Thread 2 "a.out" received signal SIGSEGV, Segmentation fault.
[Switching to Thread 0x7ffff6b70f00 (LWP 7548)]
0x00005555555fd351 in __sanitizer::CombinedAllocator<__sanitizer::SizeClassAllocator64<__tsan::AP64>, __sanitizer::LargeMmapAllocatorPtrArrayDynamic>::Allocate(__sanitizer::SizeClassAllocator64LocalCache<__sanitizer::SizeClassAllocator64<__tsan::AP64> >*, unsigned long, unsigned long) ()
(gdb) bt
#0  0x00005555555fd351 in __sanitizer::CombinedAllocator<__sanitizer::SizeClassAllocator64<__tsan::AP64>, __sanitizer::LargeMmapAllocatorPtrArrayDynamic>::Allocate(__sanitizer::SizeClassAllocator64LocalCache<__sanitizer::SizeClassAllocator64<__tsan::AP64> >*, unsigned long, unsigned long) ()
#1  0x00005555555fd041 in __tsan::user_alloc_internal(__tsan::ThreadState*, unsigned long, unsigned long, unsigned long, bool) ()
#2  0x00005555555fdba1 in __tsan::user_alloc(__tsan::ThreadState*, unsigned long, unsigned long) ()
#3  0x000055555559fc5d in malloc ()
#4  0x00007ffff7d25b70 in timer_helper_thread (arg=<optimized out>) at ../sysdeps/unix/sysv/linux/timer_routines.c:88
#5  0x00007ffff7d19b43 in start_thread (arg=<optimized out>) at ./nptl/pthread_create.c:442
#6  0x00007ffff7daba00 in clone3 () at ../sysdeps/unix/sysv/linux/x86_64/clone3.S:81

Looks like the thread that is spawned will crash upon timer trigger. Any help, greatly appreciated!

Br, Jan

wose commented 10 months ago

I encountered similar segfaults when using getaddrinfo_a.
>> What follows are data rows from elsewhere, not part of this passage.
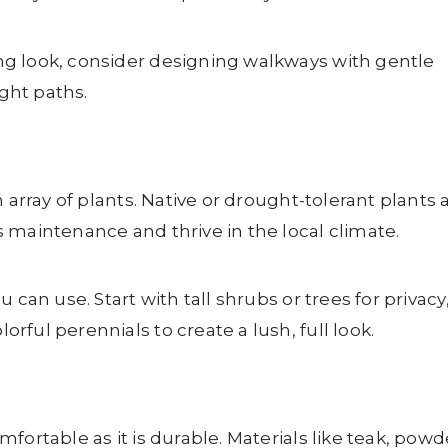
g look, consider designing walkways with gentle
ight paths.
 array of plants. Native or drought-tolerant plants 
 maintenance and thrive in the local climate.
 can use. Start with tall shrubs or trees for privacy
ful perennials to create a lush, full look.
fortable as it is durable. Materials like teak, powd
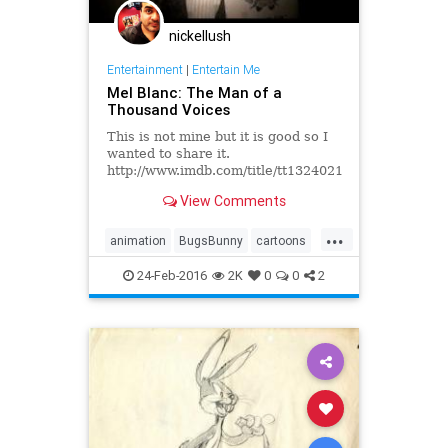
nickellush
Entertainment
|
Entertain Me
Mel Blanc: The Man of a
Thousand Voices
This is not mine but it is good so I
wanted to share it.
http://www.imdb.com/title/tt1324021/
Production Companies New Wave
View Comments
Entertainment Distributors
Warner...
...
animation
BugsBunny
cartoons
DaffyDuck
MelBlanc
PorkyPig
24-Feb-2016
2K
0
0
2
WarnerBros
YosemiteSam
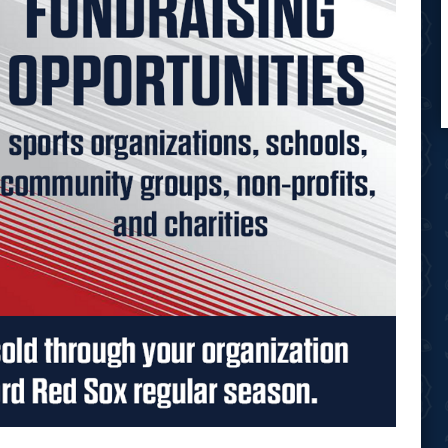
Opens in new window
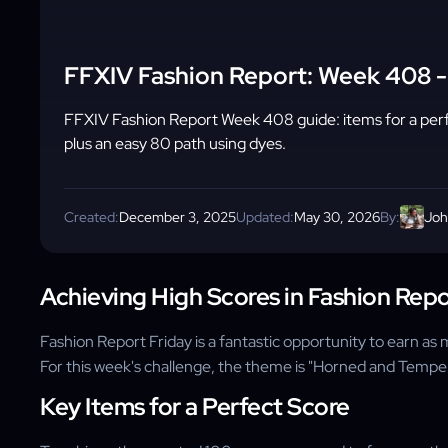
FFXIV Fashion Report: Week 408 
FFXIV Fashion Report Week 408 guide: items for a pe
plus an easy 80 path using dyes.
Created:
December 3, 2025
Updated:
May 30, 2026
By:
Joh
Achieving High Scores in Fashion Repo
Fashion Report Friday is a fantastic opportunity to earn a
For this week's challenge, the theme is "Horned and Temper
Key Items for a Perfect Score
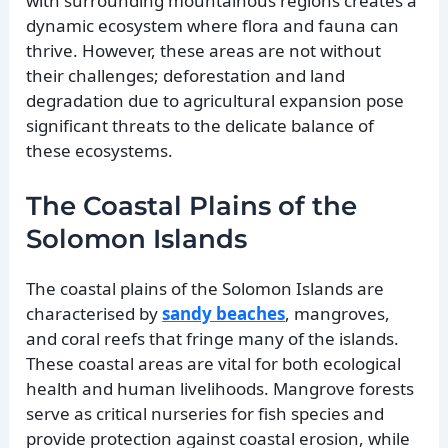
with surrounding mountainous regions creates a
dynamic ecosystem where flora and fauna can
thrive. However, these areas are not without
their challenges; deforestation and land
degradation due to agricultural expansion pose
significant threats to the delicate balance of
these ecosystems.
The Coastal Plains of the
Solomon Islands
The coastal plains of the Solomon Islands are
characterised by
sandy beaches
, mangroves,
and coral reefs that fringe many of the islands.
These coastal areas are vital for both ecological
health and human livelihoods. Mangrove forests
serve as critical nurseries for fish species and
provide protection against coastal erosion, while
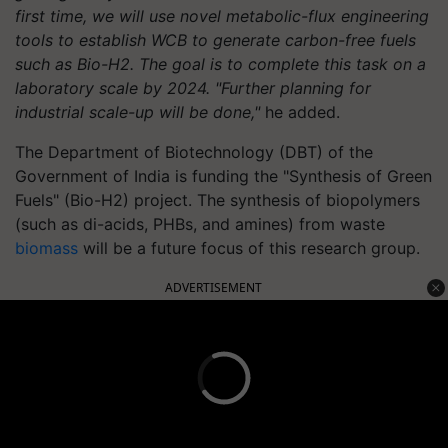
first time, we will use novel metabolic-flux engineering
tools to establish WCB to generate carbon-free fuels
such as Bio-H2. The goal is to complete this task on a
laboratory scale by 2024. "Further planning for
industrial scale-up will be done,"
he added.
The Department of Biotechnology (DBT) of the
Government of India is funding the "Synthesis of Green
Fuels" (Bio-H2) project. The synthesis of biopolymers
(such as di-acids, PHBs, and amines) from waste
biomass
will be a future focus of this research group.
ADVERTISEMENT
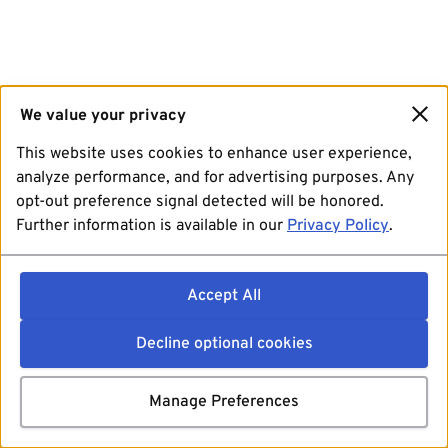
We value your privacy
This website uses cookies to enhance user experience,
analyze performance, and for advertising purposes. Any
opt-out preference signal detected will be honored.
Further information is available in our
Privacy Policy
.
Accept All
Decline optional cookies
Manage Preferences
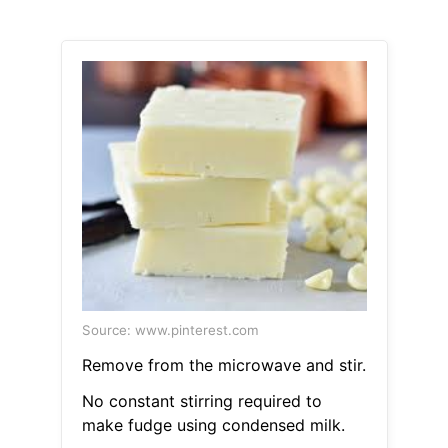
Source: www.pinterest.com
Remove from the microwave and stir.
No constant stirring required to
make fudge using condensed milk.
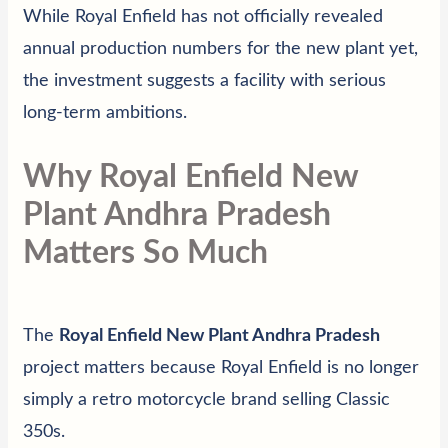
While Royal Enfield has not officially revealed
annual production numbers for the new plant yet,
the investment suggests a facility with serious
long-term ambitions.
Why Royal Enfield New
Plant Andhra Pradesh
Matters So Much
The
Royal Enfield New Plant Andhra Pradesh
project matters because Royal Enfield is no longer
simply a retro motorcycle brand selling Classic
350s.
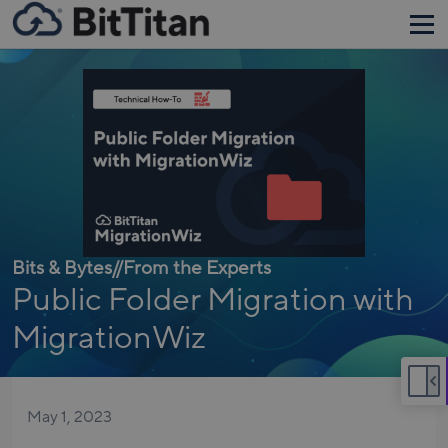
Bits & Bytes
//
From the Experts
Public Folder Migration with
MigrationWiz
May 1, 2023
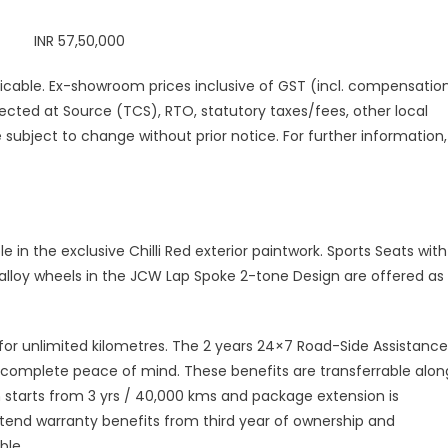
 INR 57,50,000
pplicable. Ex-showroom prices inclusive of GST (incl. compensatio
ected at Source (TCS), RTO, statutory taxes/fees, other local
 subject to change without prior notice. For further information,
e in the exclusive Chilli Red exterior paintwork. Sports Seats with
 alloy wheels in the JCW Lap Spoke 2-tone Design are offered as
or unlimited kilometres. The 2 years 24×7 Road-Side Assistance
complete peace of mind. These benefits are transferrable alon
an starts from 3 yrs / 40,000 kms and package extension is
extend warranty benefits from third year of ownership and
ble.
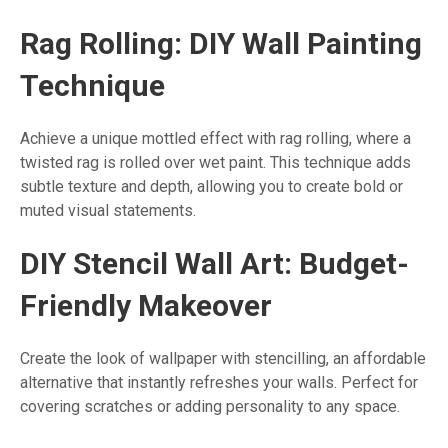
Rag Rolling: DIY Wall Painting
Technique
Achieve a unique mottled effect with rag rolling, where a
twisted rag is rolled over wet paint. This technique adds
subtle texture and depth, allowing you to create bold or
muted visual statements.
DIY Stencil Wall Art: Budget-
Friendly Makeover
Create the look of wallpaper with stencilling, an affordable
alternative that instantly refreshes your walls. Perfect for
covering scratches or adding personality to any space.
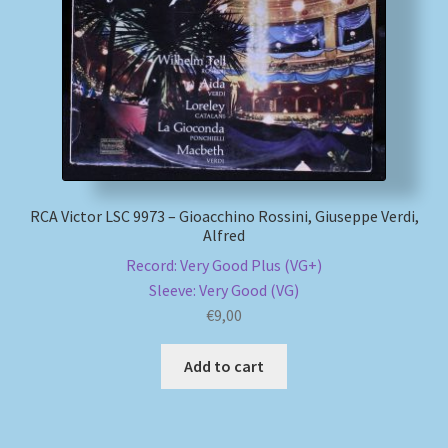
My account
Newsletter
Payment Methods
Review Authenticity
RCA Victor LSC 9973 – Gioacchino Rossini, Giuseppe Verdi,
Alfred
Shipping Methods
Record: Very Good Plus (VG+)
Sleeve: Very Good (VG)
€
9,00
Shop
Add to cart
Tags
Terms & Conditions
I was able to reproduce the bug in:

The segfault isn't triggered in:

To reproduce:

#include <arpa/inet.h>
#include <iostream>
#include <netdb.h>
#include <signal.h>
#include <thread>

int main() {
    sigevent sev = { };
    sev.sigev_notify = SIGEV_THREAD;
    sev.sigev_notify_function = [](union sigval sigval) {
        std::cout << "notify fun" << std::endl;
    };

    struct gaicb host = {};
    struct addrinfo hints = {};

    hints.ai_flags = AI_CANONNAME;

    host.ar_name = "example.com";
    host.ar_request = &hints;
    struct gaicb *foo = &host;

    if (getaddrinfo_a(GAI_NOWAIT, &foo, 1, &sev) != 0) {
        throw std::system_error(errno, std::system_category(), "getaddrinfo_a failed");
    }
    std::this_thread::sleep_for(std::chrono::seconds(2));
    std::cout << "done" << std::endl;

    return 0;
}
clang++ -fsanitize=thread test.cpp -lm -lc -lpthread -ldl -lanl
g++ -fsanitize=thread test.cpp -lm -lc -lpthread -ldl -lanl
$ TSAN_OPTIONS="verbosity=3" ./a.out
==4056237==Installed the sigaction for signal 11
==4056237==Installed the sigaction for signal 7
==4056237==Installed the sigaction for signal 8
==4056237==Using llvm-symbolizer found at: /nix/store/4gs7pdssnsc1yvz860wacxinmw4vj8p9-llvm-14.0.6/bin/llvm-symbolizer
***** Running under ThreadSanitizer v3 (pid 4056237) *****
ThreadSanitizer: growing sync allocator: 0 out of 1048576*1024
ThreadSanitizer: growing heap block allocator: 0 out of 262144*4096
Segmentation fault (core dumped)

Stacktrace:

[0] from 0x0000000000494bf8 in __tsan::user_alloc_internal(__tsan::ThreadState*, unsigned long, unsigned long, unsigned long, bool)
[1] from 0x0000000000495274 in __tsan::user_alloc(__tsan::ThreadState*, unsigned long, unsigned long)
[2] from 0x000000000043c946 in malloc
[3] from 0x00007ffff7d3b472 in global_state_allocate
[4] from 0x00007ffff7d0e90c in __libc_allocate_once_slow
[5] from 0x00007ffff7d3bc37 in __nss_database_get
[6] from 0x00007ffff7cf63ec in gaih_inet.constprop
[7] from 0x00007ffff7cf78a6 in getaddrinfo
[8] from 0x00007ffff7d37729 in handle_requests
[9] from 0x00007ffff7c88e86 in start_thread

While I run this test inside a Nix shell, it's not related to Nix and also happens on my Arch system. It also doesn't matter if I use SIGEV_THREAD or a normal signal handler. It seems the thread started internally by getaddrinfo_a is enough to trigger the problem. Running it with GAI_WAIT instead of GAI_NOWAIT didn't make a difference either.

The program exits normally when the thread sanitizer is disabled. I wasn't able to mitigate this by disabling the thread sanitizer for this specific function call.